Los detractores de las teorías conspirativas condenan a sus promotores señalando cuatro debilidades básicas de los argumentarios. 1. Una conspiración es la resultante de acuerdos secretos pactados por camarillas malévolas. 2. El público ignora la verdad de lo que realmente sucede a su alrededor. 3. La falta de evidencias para probar las acusaciones. 4. La premisas desplegadas para demostrar la existencia de conspiraciones son irracionales, mal concebidas y, por supuesto, equivocadas.
¿Cuál es la conspiración más plausible? Retratar a un régimen despótico o imaginar conjurados ocultos en un sótano maquinando la próxima jugada perversa? Que el público en general ignora la verdad es una conclusión incuestionable a la cual llega cualquier persona con una mínima dosis de discernimiento en su cerebro. No es ningún misterio. Luego, ¿es necesario disponer de pruebas para saber que burócratas y asociados perpetran y atropellan con alevosía e impunidad?
Privacidad y seguridad
Después de todo, ¿qué es un gobierno desmesurado, pletórico de oficinas apiladas unas sobre otras como en un castillo kafkiano sino un culto al funcionariado, un club de oficinistas con licencia para hacer y deshacer a voluntad en todo momento? ¿Qué es el mal llamado contribuyente sino una persona bajo amenaza perpetua flotando a la deriva en un océano de regulaciones y despojado de sus activos más preciados: privacidad, autonomía y seguridad?
La tragedia de Valencia ha puesto de manifiesto el formidable abismo abierto entre el Rey de España y los funcionarios públicos de primera línea. Mientras los segundos dedican las horas de sus días a practicar narcisismo vacuo con la inestimable asistencia del ubicuo móvil y las redes sociales, Don Felipe ha echado pie a tierra en el epicentro del desastre. Allí, en la zona cero, ha hablado con la gente en voz baja y sin gestualidad ampulosa, ha observado el dolor en cada pliegue de los rostros, ha manifestado su dolor sin necesidad de recurrir a poses extravagantes y ha soportado como un caballero la descarga emocional de personas que, con razón, entienden que en España hay ciudadanos de primera blindados a toda clase de contratiempos y periecos, habitantes de la periferia, trabajando a destajo para servir a los amos del sistema.
No sería aventurado afirmar que es la familia real europea con mejor imagen en la opinión pública, aún teniendo en cuenta las impresiones de elementos republicanos
Al mismo tiempo, la presencia del Rey y Doña Letizia ha dejado en evidencia el verdadero valor de la asistencia del jefe de gobierno.

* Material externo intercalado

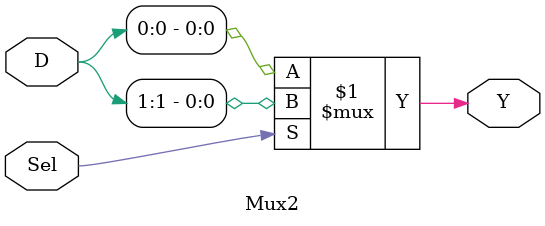
<source format=v>
module Mux2(D,Sel,Y);
    input wire [1:0] D;
    input wire Sel;
    output wire Y;
    assign Y = Sel ? D[1] : D[0];
endmodule
</source>
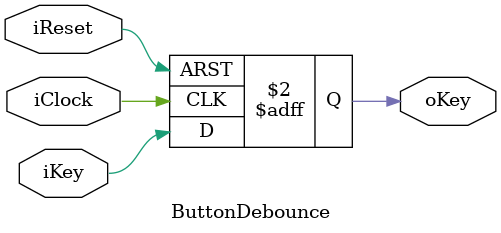
<source format=v>
/*****************************************************************************/
// File            : Open Verilog Code
// Author          : Trung-Khanh Le
// Contact         : - ltkhanh@hcmus.edu.vn
//                   - ltkhanh@bigdolphin.com.vn
// Version         : 0.1
// Date            : 2025/11/15
// Modified Date   : 2025/11/15
// License         : GPL-3.0
/*****************************************************************************/
/**
 * @brief Button debounce
 * @param[in] iKey
 * @param[in] iReset
 * @param[in] iClock should be low frequency
 * @return oKey
 * @attention
 */
module ButtonDebounce(
    output reg  oKey,
    input       iKey,
    input       iReset,
    input       iClock
);
always@(posedge iClock or posedge iReset) begin
    if(iReset) oKey <= 1'b0;
    else oKey <= iKey;
end
endmodule

</source>
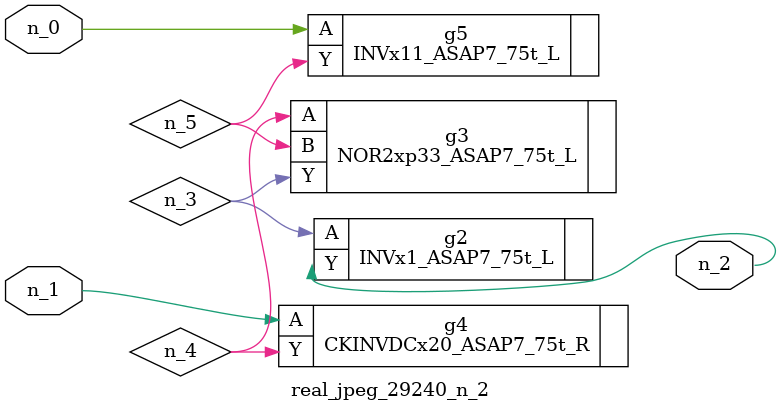
<source format=v>
module real_jpeg_29240_n_2 (n_1, n_0, n_2);

input n_1;
input n_0;

output n_2;

wire n_5;
wire n_4;
wire n_3;

INVx11_ASAP7_75t_L g5 ( 
.A(n_0),
.Y(n_5)
);

CKINVDCx20_ASAP7_75t_R g4 ( 
.A(n_1),
.Y(n_4)
);

INVx1_ASAP7_75t_L g2 ( 
.A(n_3),
.Y(n_2)
);

NOR2xp33_ASAP7_75t_L g3 ( 
.A(n_4),
.B(n_5),
.Y(n_3)
);


endmodule
</source>
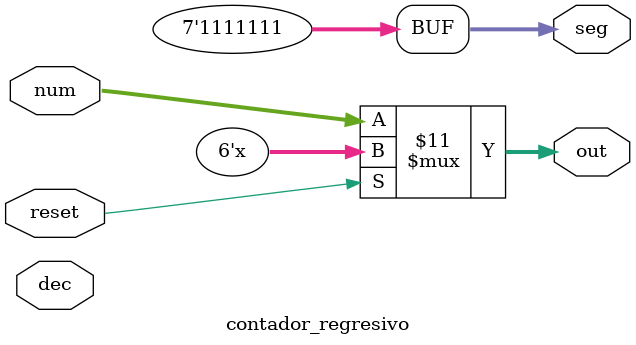
<source format=sv>
module contador_regresivo(input logic[5:0]num,
									input logic reset, 
									input logic dec,
								   output logic[5:0] out,
								   output logic[6:0] seg);
																										
always @ (reset, dec) begin
	case (out)
		0 : seg = 7'b0000001;
		1 : seg = 7'b1001111;
		2 : seg = 7'b0010010;
		3 : seg = 7'b0000110;
		4 : seg = 7'b1001100;
		5 : seg = 7'b0100100;
		6 : seg = 7'b0100000;
		7 : seg = 7'b0001111;
		8 : seg = 7'b0000000;
		9 : seg = 7'b0000100;
		10 : seg = 7'b0001000;
		11 : seg = 7'b1100000;
		12 : seg = 7'b0110001;
		13 : seg = 7'b1000010;
		14 : seg = 7'b0110000;
		15 : seg = 7'b0111000;
		default: seg = 7'b1111111;
	endcase
		
	if (!reset) begin
		out = num;
	end
	else begin
		if (out != 0) begin
			if (!dec)
				out <= out -1;
		end
	end
end
	
endmodule
</source>
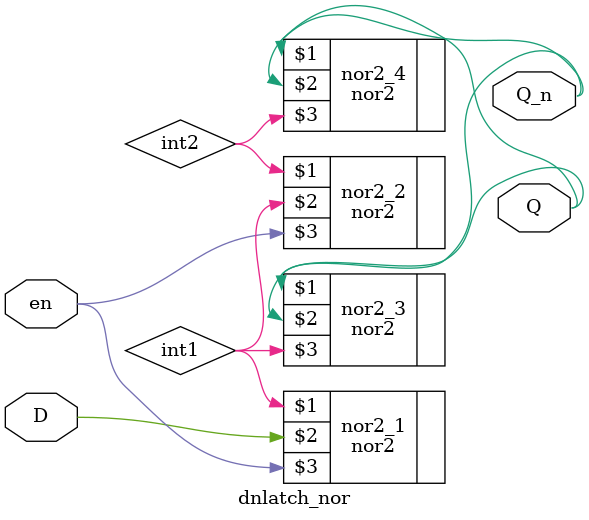
<source format=v>
`timescale 1ns / 1ps
module dnlatch_nor(
    output Q,
    output Q_n,
    input D,
    input en
    );

	wire int1, int2;
	 
	nor2 nor2_1(int1, D, en);
	nor2 nor2_2(int2, int1, en);
	nor2 nor2_3(Q, Q_n, int1);
	nor2 nor2_4(Q_n, Q, int2);

endmodule

</source>
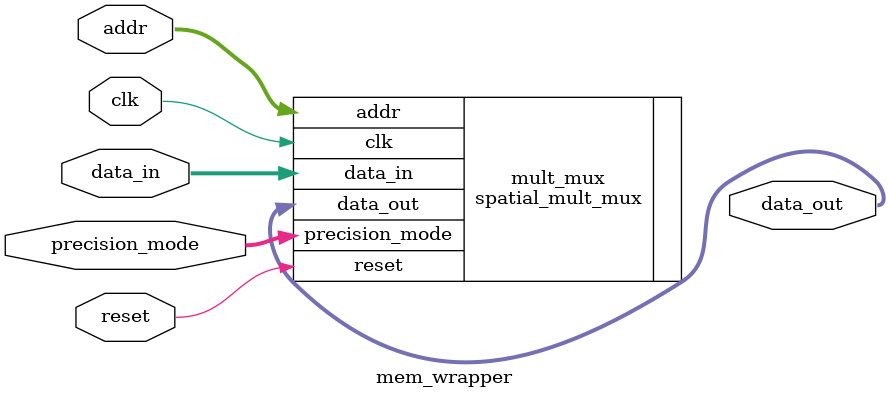
<source format=v>

module mem_wrapper #(
  parameter integer PMAX          = 8,                // Max Precision
  parameter integer PMIN          = 2,                // Min Precision
  parameter integer NUM_BANKS     = PMAX / PMIN,      // Num Data
  parameter integer DATA_WIDTH    = PMAX * NUM_BANKS,
  parameter integer ADDR_WIDTH    = $clog2(NUM_BANKS),
  parameter integer PMODE_WIDTH   = $clog2(NUM_BANKS), // Width of precision mode
  parameter integer MEM_DEPTH     = (1 << ADDR_WIDTH)
) (
  input  wire                                     clk,
  input  wire                                     reset,
  input  wire        [ PMODE_WIDTH    -1 : 0 ]    precision_mode,
  input  wire        [ ADDR_WIDTH     -1 : 0 ]    addr,
  input  wire        [ DATA_WIDTH     -1 : 0 ]    data_in,
  output wire        [ DATA_WIDTH     -1 : 0 ]    data_out
);

//=========================================
// Wires/Regs
//=========================================
//=========================================

  spatial_mult_mux #(
    .PRECISION                ( PMAX            ),  // Precision at current level
    .L_PRECISION              ( PMIN            ),  // Lowest precision
    .IN_WIDTH                 ( DATA_WIDTH      ),  // Input width at current level
    .NUM_BANKS                ( NUM_BANKS       ),  // Number of banks of SRAM required
    .NUM_LEVELS               ( ADDR_WIDTH      )   // Number of levels in the spatial multiplier. 8:4:2:1 mult has 3 levels
  ) mult_mux (
    .clk                      ( clk             ),
    .reset                    ( reset           ),
    .addr                     ( addr            ),
    .precision_mode           ( precision_mode  ),
    .data_in                  ( data_in         ),
    .data_out                 ( data_out        )
  );


endmodule

</source>
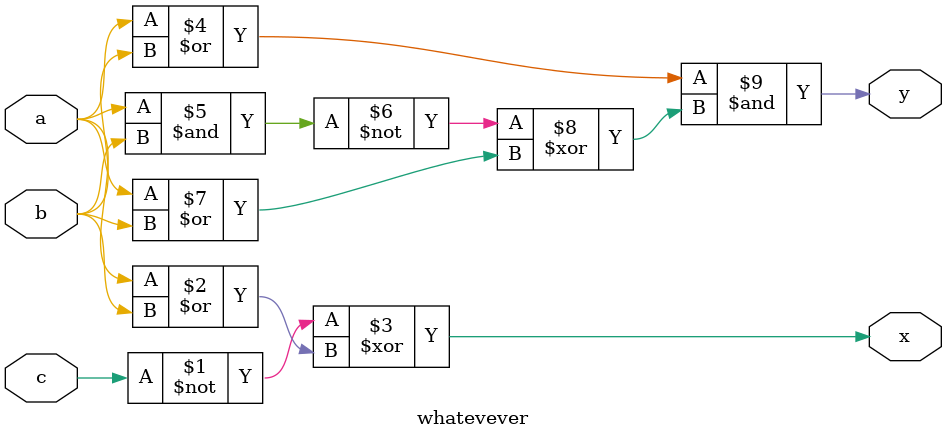
<source format=sv>
`timescale 1ns / 1ps


module whatevever(output x,y,
input  a, b,c

    );
      assign x= ~c^(a|b);
      assign y=(a|b)&(~(a&b)^(a|b));
endmodule

</source>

Si el jefe de Estado hablaba mano a mano con personas devastadas por la calamidad mientras toleraba estoico, sin paraguas ni parasoles, andanadas de palabras y de fango, el jefe del Gobierno apenas atinaba a huir despavorido, como prófugo de la escena del crimen, rodeado de insultos, gritos destemplados, piedras y palos. El contraste entre uno y otro no pudo ser más brutal. La aparición del rey genuino permitió ver desnudo al presunto emperador que creía lucir traje de brocado y capa de armiño, como le habían dicho sastres, sicofantes y espejos especialmente alterados a su entera satisfacción. En pocas palabras, lo auténtico devaluó a lo falso, la verdad a la mentira y el coraje a la cobardía.
La Familia Real española confirma las certezas que pesan sobre ella. No sería aventurado afirmar que es la familia real europea con mejor imagen en la opinión pública, aún teniendo en cuenta las impresiones de elementos republicanos. El comportamiento ejemplar de sus integrantes, en esta y otras ocasiones, de la gota fría de Valencia a la gota ácida que impregna los dardos envenenados lanzados por los agentes del colectivismo imperante, sobresale por su sobriedad y entereza.
Para las voces más complacientes la catástrofe demuestra la ausencia del Estado. La letal Dana, en cambio, recuerda la teoría conspirativa más inverosímil: el Estado cuida a las personas. El Estado, degeneración totalitaria del sector público, es una máquina de control policial, no una herramienta de asistencia. “Ningún gobierno puede hacer nada excepto a través de la gente. Debemos cuidar primero de nosotros mismos y de nuestro prójimo”, observó Margaret Thatcher. Un gobierno presuntamente paternalista es, siempre, un Estado necesariamente policial.